## Data to use
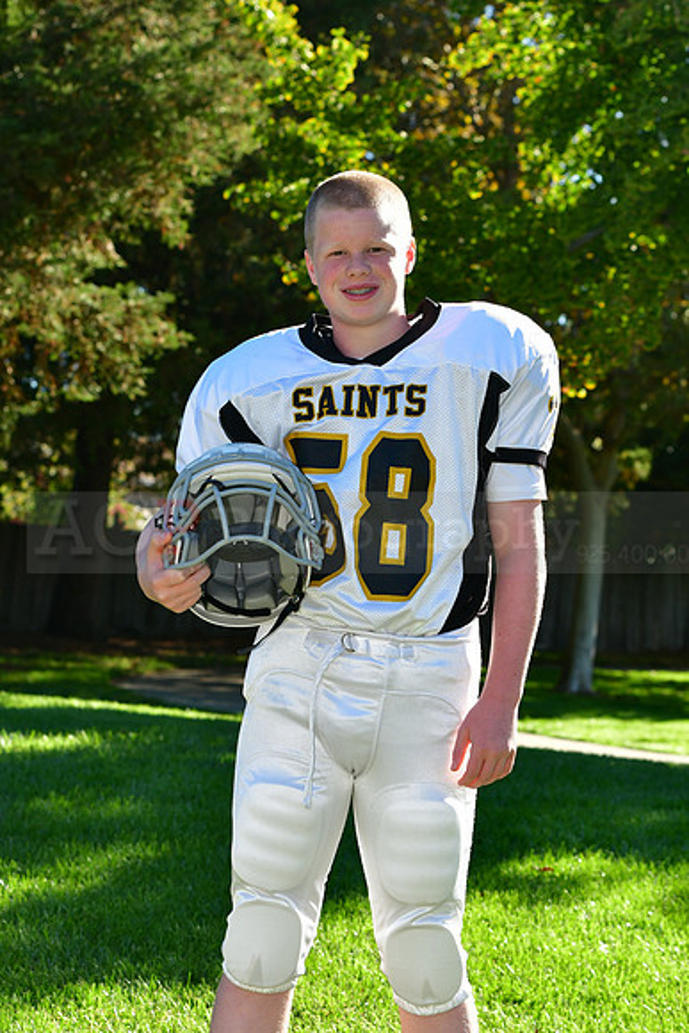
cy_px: 516
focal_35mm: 105
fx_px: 3012
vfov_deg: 19.5
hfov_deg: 13.0
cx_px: 344
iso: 400
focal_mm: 70
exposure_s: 1/500
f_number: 6.3
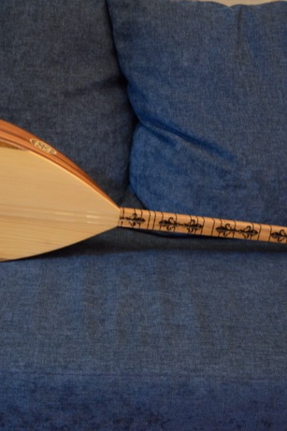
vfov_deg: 39.6
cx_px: 135
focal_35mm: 50
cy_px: 216
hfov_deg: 27.0
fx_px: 598
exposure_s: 1/15
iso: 1600
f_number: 6.3
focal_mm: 22
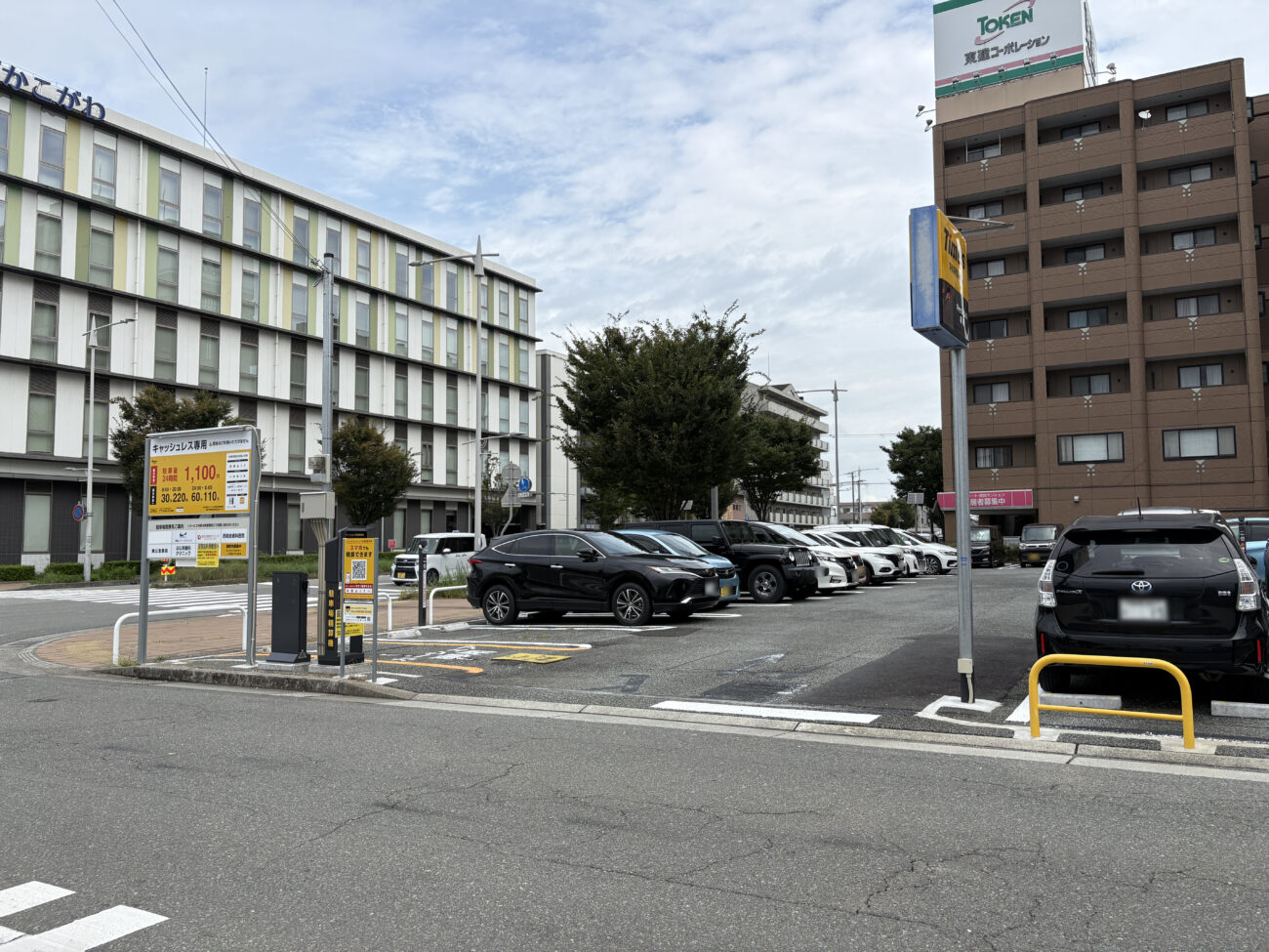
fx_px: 953
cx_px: 634
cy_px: 476
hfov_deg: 67.3
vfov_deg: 53.1
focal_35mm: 26
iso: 50
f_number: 1.6
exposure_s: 1/3448
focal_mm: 5.96
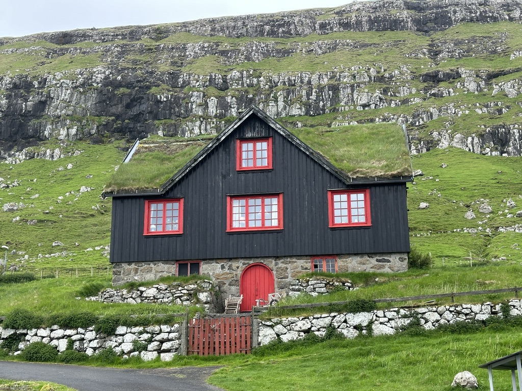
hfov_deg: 39.7
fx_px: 724
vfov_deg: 30.3
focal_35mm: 48
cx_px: 261
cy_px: 196
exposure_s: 1/843
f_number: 1.78
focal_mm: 6.86
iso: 64
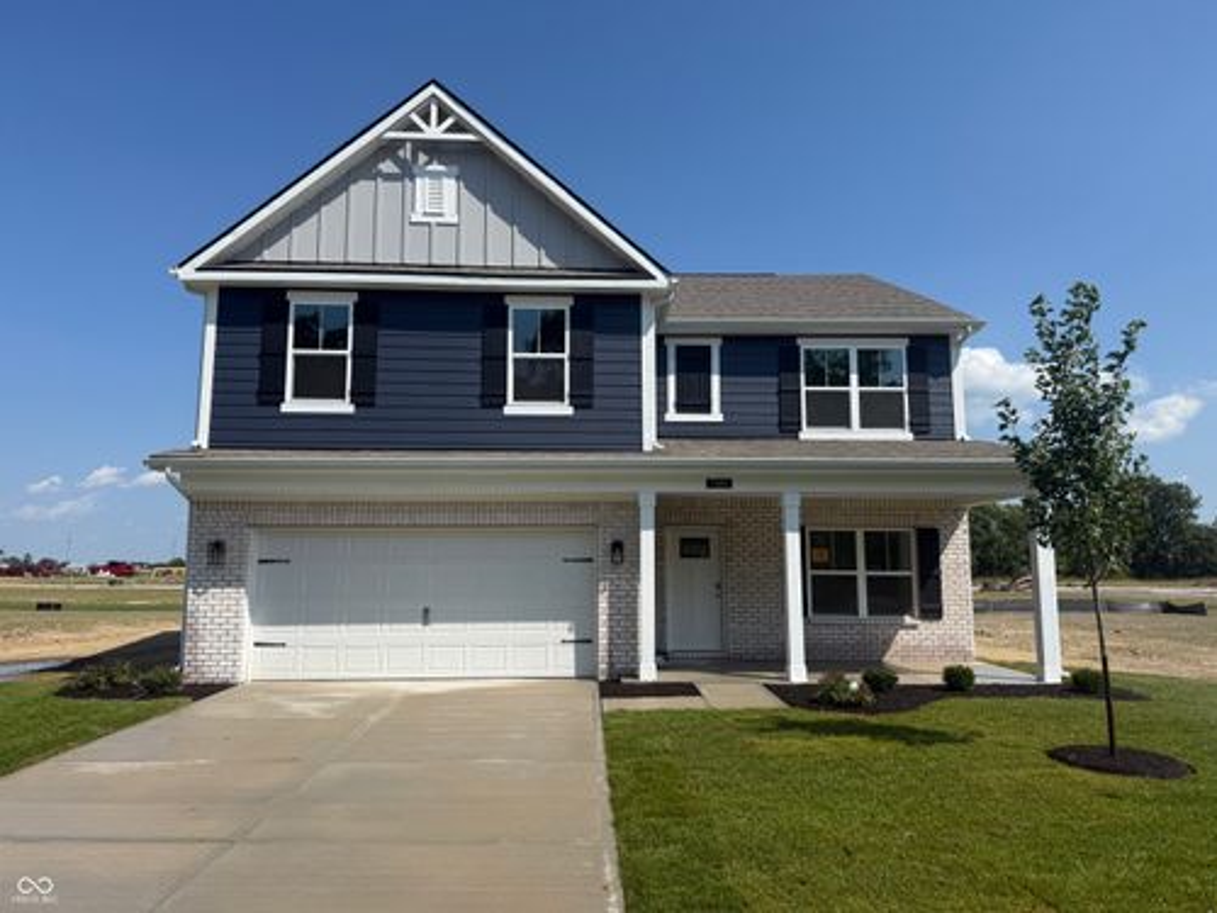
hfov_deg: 71.6
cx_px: 608
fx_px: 844
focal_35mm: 24
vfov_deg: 56.8
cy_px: 456
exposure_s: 1/5714
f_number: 1.78
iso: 80
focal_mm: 6.76
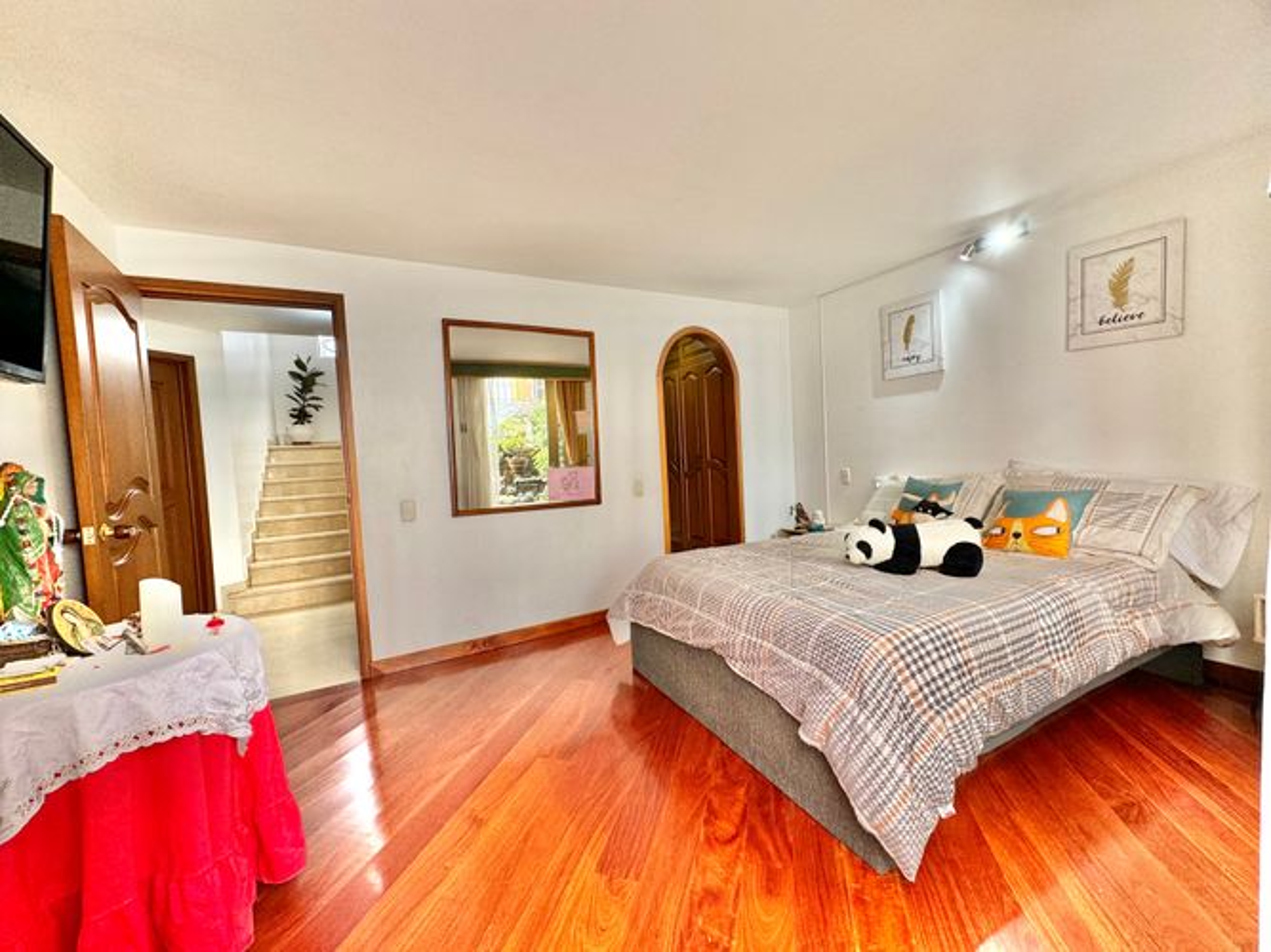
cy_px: 476
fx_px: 514
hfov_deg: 102.1
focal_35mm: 14
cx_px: 636
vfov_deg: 85.7
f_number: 2.2
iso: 125
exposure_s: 1/99
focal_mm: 2.22
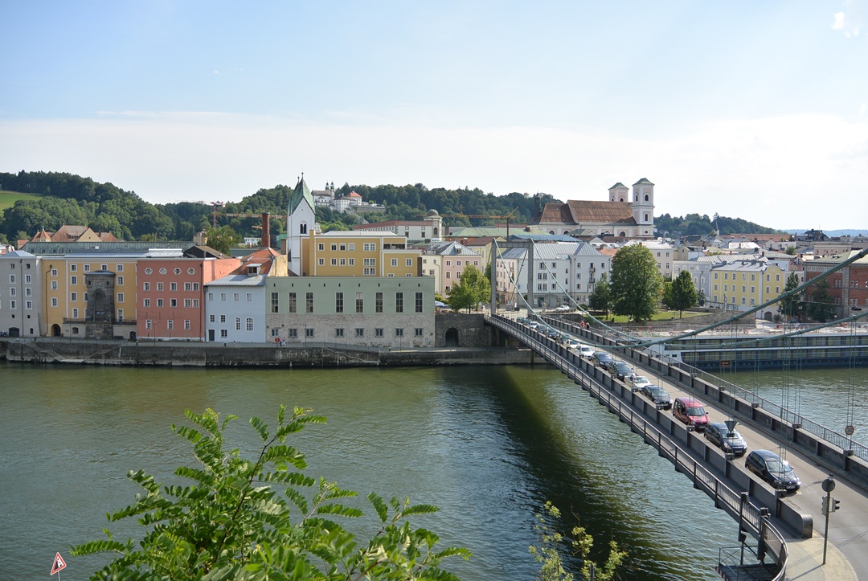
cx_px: 434
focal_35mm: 29
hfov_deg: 63.6
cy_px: 290
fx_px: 700
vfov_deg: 45.1
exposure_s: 1/1000
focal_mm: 11
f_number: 3.5
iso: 100
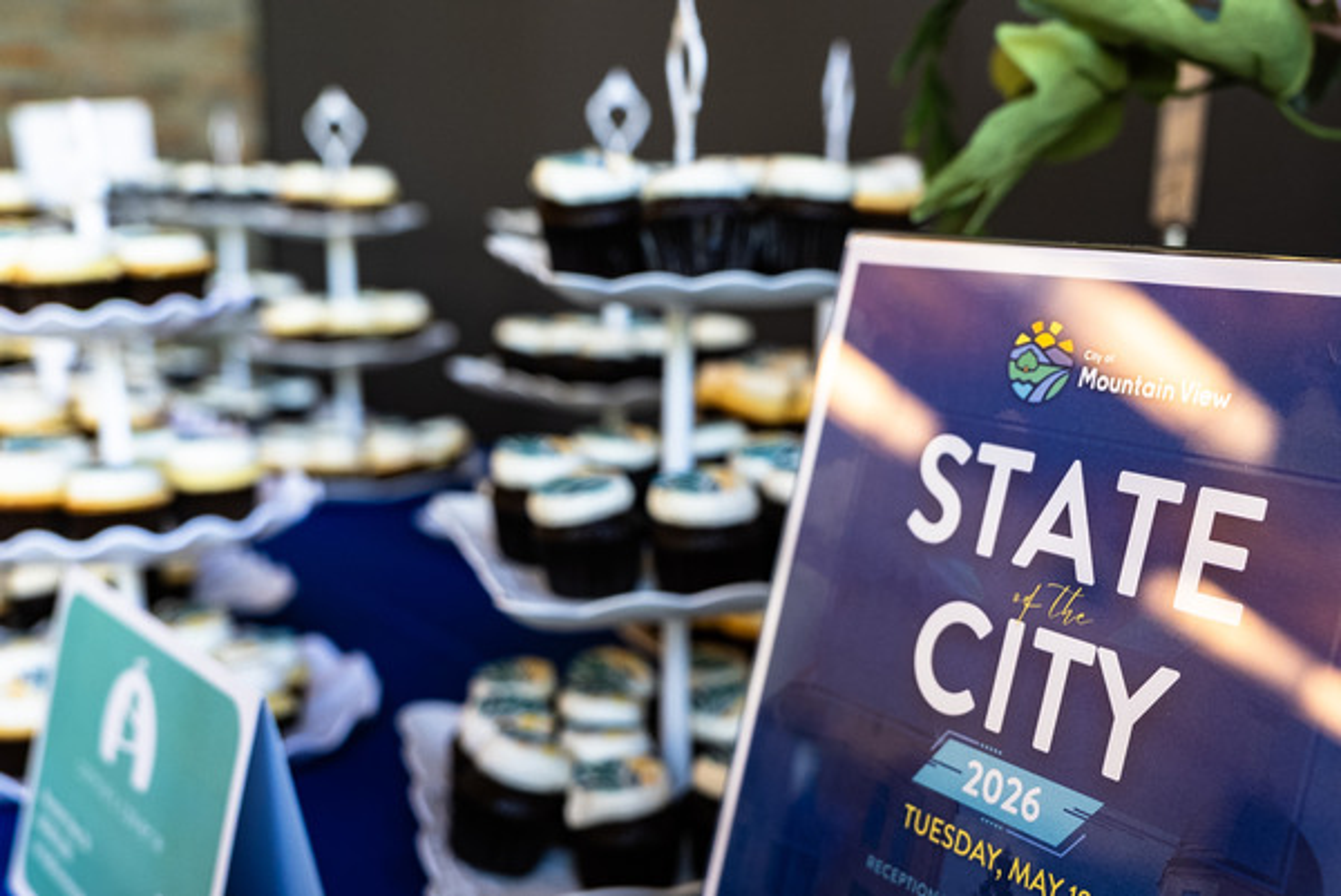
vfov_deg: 31.9
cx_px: 670
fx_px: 1566
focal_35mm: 42
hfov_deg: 46.4
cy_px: 448
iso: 500
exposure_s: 1/60
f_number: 3.2
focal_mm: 28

## Task to complete
Begin at the top of the material above and output each line exactly, stopping after the line that holds "f_number: 3.5". Leave out pictures.

## Solution for this exercise
cy_px: 516
focal_35mm: 105
fx_px: 3012
vfov_deg: 19.5
hfov_deg: 13.0
cx_px: 344
iso: 400
focal_mm: 70
exposure_s: 1/500
f_number: 6.3
vfov_deg: 39.6
cx_px: 135
focal_35mm: 50
cy_px: 216
hfov_deg: 27.0
fx_px: 598
exposure_s: 1/15
iso: 1600
f_number: 6.3
focal_mm: 22
fx_px: 953
cx_px: 634
cy_px: 476
hfov_deg: 67.3
vfov_deg: 53.1
focal_35mm: 26
iso: 50
f_number: 1.6
exposure_s: 1/3448
focal_mm: 5.96
hfov_deg: 39.7
fx_px: 724
vfov_deg: 30.3
focal_35mm: 48
cx_px: 261
cy_px: 196
exposure_s: 1/843
f_number: 1.78
focal_mm: 6.86
iso: 64
hfov_deg: 71.6
cx_px: 608
fx_px: 844
focal_35mm: 24
vfov_deg: 56.8
cy_px: 456
exposure_s: 1/5714
f_number: 1.78
iso: 80
focal_mm: 6.76
cy_px: 476
fx_px: 514
hfov_deg: 102.1
focal_35mm: 14
cx_px: 636
vfov_deg: 85.7
f_number: 2.2
iso: 125
exposure_s: 1/99
focal_mm: 2.22
cx_px: 434
focal_35mm: 29
hfov_deg: 63.6
cy_px: 290
fx_px: 700
vfov_deg: 45.1
exposure_s: 1/1000
focal_mm: 11
f_number: 3.5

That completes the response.